MCS-377 Lab 3: Network Layer (Fall 2014)

Due: November 18, 2014

Objective

Working in an assigned team of two or three students, you will explore how with knowledge of the structure of IP datagrams, you can write software that allows one computer to "spoof" another by sending out datagrams that appear to come from a different source. You'll see how this can cause security issues when the spoofed datagrams are targeted at a naively designed application such as our textbook's example UDP server.

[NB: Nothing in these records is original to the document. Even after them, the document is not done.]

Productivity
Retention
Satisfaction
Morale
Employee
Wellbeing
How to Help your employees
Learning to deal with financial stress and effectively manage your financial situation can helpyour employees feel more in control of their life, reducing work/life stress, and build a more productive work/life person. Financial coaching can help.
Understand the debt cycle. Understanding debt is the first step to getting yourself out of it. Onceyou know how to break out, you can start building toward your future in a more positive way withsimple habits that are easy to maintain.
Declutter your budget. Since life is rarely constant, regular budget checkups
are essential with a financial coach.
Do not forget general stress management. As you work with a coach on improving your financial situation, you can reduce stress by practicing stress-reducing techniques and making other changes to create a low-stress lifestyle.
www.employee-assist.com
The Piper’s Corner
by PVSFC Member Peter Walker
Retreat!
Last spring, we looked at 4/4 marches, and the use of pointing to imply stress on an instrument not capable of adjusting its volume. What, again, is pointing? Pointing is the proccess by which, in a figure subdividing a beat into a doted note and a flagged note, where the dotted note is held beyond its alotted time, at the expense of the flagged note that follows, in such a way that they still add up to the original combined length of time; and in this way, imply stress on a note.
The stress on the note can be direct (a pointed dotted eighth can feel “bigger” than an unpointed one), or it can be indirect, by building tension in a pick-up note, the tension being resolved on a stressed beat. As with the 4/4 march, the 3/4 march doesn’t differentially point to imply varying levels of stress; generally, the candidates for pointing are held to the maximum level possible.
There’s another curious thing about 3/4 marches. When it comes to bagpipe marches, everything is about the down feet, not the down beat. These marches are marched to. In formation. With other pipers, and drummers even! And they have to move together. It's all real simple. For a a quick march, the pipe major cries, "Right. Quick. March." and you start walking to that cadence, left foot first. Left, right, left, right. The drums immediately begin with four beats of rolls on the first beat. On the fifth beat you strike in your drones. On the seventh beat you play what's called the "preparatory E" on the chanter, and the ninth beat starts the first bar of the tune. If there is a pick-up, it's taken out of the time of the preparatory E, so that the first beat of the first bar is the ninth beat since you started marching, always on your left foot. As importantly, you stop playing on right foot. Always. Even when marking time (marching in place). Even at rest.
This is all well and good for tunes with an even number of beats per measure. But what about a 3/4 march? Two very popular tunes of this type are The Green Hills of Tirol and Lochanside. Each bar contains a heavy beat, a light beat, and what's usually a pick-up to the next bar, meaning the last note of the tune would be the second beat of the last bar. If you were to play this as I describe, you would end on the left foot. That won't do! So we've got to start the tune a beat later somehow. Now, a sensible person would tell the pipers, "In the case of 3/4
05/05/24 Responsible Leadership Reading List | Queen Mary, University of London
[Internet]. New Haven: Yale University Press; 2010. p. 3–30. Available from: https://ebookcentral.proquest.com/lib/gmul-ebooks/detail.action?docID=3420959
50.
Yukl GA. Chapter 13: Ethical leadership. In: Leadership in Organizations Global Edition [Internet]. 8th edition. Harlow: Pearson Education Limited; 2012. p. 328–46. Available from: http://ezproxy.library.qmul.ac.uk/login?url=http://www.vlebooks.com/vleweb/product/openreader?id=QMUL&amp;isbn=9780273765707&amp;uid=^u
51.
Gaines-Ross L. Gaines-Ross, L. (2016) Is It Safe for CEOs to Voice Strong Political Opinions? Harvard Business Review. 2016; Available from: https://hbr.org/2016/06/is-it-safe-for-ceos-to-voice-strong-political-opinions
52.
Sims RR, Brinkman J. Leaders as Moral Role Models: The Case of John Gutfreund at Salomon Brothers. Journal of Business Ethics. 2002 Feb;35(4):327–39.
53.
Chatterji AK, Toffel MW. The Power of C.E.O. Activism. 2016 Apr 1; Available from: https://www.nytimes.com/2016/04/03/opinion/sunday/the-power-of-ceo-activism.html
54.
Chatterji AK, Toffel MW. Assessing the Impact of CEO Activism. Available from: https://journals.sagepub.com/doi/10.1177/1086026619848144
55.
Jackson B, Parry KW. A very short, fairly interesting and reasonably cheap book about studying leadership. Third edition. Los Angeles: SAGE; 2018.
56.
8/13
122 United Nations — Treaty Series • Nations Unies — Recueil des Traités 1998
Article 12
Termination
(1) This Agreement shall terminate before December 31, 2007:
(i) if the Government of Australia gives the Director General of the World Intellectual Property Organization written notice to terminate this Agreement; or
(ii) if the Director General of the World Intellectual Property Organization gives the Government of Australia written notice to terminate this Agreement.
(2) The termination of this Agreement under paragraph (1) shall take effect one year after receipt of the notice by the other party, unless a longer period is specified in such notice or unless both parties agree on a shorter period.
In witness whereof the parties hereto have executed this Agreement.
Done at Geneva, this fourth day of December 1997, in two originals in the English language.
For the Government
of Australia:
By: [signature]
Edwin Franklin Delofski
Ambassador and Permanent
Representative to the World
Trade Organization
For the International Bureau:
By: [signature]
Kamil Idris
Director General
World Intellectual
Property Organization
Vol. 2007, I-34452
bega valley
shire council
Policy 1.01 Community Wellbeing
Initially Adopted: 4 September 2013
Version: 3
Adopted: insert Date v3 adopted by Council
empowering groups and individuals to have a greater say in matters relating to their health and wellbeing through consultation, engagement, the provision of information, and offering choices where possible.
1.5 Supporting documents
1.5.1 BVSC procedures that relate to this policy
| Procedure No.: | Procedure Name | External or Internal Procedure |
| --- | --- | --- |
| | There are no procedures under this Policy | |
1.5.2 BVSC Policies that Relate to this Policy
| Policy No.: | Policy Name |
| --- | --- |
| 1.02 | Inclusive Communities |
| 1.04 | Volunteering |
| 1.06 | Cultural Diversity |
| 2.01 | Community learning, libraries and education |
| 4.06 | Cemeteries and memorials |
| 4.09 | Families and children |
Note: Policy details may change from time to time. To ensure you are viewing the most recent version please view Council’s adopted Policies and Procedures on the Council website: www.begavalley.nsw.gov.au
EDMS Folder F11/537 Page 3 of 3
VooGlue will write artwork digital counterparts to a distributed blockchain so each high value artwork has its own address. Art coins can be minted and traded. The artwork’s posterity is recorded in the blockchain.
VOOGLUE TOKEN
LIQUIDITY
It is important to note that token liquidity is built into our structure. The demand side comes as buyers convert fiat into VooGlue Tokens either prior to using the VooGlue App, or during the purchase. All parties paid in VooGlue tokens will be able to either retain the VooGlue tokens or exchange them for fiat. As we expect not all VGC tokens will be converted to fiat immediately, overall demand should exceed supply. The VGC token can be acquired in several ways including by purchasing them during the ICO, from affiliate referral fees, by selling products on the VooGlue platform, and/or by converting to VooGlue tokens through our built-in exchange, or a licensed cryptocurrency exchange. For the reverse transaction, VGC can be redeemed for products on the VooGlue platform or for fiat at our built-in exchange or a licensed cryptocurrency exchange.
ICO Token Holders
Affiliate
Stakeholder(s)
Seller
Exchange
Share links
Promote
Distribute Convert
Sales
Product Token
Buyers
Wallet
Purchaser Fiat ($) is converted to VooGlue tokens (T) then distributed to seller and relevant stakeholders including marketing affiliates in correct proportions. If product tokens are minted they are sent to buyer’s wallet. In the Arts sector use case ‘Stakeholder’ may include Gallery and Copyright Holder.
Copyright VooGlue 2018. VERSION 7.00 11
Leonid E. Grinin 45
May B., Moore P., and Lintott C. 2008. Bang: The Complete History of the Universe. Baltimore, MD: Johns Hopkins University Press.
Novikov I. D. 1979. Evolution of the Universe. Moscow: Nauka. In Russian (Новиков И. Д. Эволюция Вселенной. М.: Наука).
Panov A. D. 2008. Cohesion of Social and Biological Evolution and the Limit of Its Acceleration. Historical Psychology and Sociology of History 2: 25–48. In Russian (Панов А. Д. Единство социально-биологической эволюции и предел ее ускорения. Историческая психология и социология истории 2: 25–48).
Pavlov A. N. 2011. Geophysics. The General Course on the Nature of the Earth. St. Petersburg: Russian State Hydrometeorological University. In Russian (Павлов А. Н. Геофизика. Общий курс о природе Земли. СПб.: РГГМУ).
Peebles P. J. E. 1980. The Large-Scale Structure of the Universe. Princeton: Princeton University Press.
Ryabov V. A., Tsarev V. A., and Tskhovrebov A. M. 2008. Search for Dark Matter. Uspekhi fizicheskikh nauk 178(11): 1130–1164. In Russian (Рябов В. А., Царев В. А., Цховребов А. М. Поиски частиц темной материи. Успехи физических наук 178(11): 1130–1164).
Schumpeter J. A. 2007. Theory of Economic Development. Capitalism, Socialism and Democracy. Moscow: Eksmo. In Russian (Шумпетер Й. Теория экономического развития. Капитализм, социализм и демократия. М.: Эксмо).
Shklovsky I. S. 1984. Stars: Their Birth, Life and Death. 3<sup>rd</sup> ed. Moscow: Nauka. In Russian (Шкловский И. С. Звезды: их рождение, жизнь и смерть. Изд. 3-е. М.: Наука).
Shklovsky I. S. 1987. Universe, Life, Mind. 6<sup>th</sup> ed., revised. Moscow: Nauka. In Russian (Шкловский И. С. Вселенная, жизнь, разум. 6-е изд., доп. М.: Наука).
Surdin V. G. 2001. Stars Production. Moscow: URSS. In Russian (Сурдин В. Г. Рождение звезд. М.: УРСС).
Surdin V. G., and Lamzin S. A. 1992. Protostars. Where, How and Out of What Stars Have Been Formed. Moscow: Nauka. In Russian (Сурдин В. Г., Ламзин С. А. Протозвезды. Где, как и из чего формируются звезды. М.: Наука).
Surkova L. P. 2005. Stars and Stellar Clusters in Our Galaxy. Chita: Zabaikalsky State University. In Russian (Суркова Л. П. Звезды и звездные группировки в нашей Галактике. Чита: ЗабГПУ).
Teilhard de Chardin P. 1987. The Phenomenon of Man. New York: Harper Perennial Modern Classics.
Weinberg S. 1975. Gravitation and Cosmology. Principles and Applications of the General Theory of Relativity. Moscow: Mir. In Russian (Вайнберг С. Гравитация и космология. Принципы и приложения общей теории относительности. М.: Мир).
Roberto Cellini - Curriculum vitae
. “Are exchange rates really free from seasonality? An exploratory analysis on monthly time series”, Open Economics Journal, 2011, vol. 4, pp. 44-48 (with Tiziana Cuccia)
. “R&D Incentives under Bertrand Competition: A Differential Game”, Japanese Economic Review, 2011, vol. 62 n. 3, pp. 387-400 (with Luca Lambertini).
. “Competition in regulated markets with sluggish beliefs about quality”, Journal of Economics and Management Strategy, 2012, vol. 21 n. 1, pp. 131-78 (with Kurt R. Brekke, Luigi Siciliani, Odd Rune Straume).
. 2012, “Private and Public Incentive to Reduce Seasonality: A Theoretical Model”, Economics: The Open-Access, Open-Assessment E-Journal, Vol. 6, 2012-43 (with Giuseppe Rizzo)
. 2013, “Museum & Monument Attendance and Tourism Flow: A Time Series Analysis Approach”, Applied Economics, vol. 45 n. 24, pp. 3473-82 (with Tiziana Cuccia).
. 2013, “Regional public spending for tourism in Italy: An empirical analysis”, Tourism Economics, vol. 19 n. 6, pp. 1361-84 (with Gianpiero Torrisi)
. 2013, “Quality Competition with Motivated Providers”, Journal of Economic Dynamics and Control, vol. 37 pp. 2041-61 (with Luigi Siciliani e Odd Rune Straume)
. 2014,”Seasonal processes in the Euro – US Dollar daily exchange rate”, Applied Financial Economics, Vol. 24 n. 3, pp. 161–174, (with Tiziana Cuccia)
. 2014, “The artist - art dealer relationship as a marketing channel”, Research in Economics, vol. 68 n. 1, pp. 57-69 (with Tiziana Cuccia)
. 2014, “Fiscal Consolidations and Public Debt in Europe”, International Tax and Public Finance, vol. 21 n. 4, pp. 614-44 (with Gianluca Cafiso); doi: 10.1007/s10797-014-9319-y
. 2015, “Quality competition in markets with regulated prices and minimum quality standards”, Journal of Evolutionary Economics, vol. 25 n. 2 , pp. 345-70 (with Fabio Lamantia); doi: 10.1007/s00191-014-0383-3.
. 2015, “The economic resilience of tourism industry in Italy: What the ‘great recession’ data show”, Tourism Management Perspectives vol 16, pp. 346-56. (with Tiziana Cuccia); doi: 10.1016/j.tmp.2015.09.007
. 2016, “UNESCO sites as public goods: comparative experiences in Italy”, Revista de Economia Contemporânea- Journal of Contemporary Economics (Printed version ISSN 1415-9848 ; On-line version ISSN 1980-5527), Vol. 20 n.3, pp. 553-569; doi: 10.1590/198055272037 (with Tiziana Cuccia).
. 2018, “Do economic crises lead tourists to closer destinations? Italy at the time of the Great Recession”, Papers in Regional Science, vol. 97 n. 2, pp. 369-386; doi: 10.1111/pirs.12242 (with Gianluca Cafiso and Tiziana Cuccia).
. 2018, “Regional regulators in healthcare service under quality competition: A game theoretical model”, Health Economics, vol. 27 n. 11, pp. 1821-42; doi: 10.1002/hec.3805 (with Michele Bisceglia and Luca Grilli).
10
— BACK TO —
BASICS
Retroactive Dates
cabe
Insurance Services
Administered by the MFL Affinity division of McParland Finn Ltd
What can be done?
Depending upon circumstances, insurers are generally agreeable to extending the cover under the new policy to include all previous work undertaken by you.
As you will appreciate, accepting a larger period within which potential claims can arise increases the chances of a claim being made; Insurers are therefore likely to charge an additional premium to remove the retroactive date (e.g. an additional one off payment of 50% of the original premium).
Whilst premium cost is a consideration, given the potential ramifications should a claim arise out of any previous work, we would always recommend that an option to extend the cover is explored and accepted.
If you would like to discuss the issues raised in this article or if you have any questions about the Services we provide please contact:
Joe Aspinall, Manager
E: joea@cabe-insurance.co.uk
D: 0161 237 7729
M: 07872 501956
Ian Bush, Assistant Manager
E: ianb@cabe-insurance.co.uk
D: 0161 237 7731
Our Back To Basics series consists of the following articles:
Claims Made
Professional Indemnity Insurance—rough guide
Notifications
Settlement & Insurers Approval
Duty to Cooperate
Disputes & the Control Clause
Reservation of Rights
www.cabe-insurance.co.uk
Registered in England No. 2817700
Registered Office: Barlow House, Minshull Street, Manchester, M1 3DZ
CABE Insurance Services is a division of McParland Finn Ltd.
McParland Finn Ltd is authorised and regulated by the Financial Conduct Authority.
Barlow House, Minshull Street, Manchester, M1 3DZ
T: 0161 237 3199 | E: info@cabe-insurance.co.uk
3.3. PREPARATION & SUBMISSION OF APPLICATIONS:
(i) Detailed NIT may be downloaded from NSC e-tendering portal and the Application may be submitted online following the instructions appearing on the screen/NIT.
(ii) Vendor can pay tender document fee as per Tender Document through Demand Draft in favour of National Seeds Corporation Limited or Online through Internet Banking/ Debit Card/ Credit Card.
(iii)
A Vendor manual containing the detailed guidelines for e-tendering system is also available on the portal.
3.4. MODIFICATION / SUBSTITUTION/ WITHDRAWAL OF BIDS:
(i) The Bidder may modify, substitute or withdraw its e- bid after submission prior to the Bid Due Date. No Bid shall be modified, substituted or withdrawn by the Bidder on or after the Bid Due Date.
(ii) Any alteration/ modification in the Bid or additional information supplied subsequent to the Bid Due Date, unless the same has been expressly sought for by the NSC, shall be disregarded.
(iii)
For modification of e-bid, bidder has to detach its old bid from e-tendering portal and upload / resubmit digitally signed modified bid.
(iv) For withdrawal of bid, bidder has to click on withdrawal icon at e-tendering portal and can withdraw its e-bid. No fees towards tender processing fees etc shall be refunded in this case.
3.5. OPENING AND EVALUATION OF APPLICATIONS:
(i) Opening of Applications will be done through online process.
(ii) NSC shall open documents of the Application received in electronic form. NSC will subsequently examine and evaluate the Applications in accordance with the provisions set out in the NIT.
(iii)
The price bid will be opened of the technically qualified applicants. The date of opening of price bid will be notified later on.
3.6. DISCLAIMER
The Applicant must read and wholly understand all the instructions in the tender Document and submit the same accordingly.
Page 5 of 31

Preparing experimental systems

Each team will use three computers I will provide that are running the Ubuntu distribution of Linux. (Each computer can be logged in under the mcs account using the password 377.) The three computers will not be connected to the campus network (or any other external network) during your experimentation. Instead, you will connect each using an Ethernet cable to an Ethernet switch that I will provide, forming a small local network. In the following description I refer to your team's computers as computers A, B, and C.

  1. Connect the Ethernet switch to a power outlet.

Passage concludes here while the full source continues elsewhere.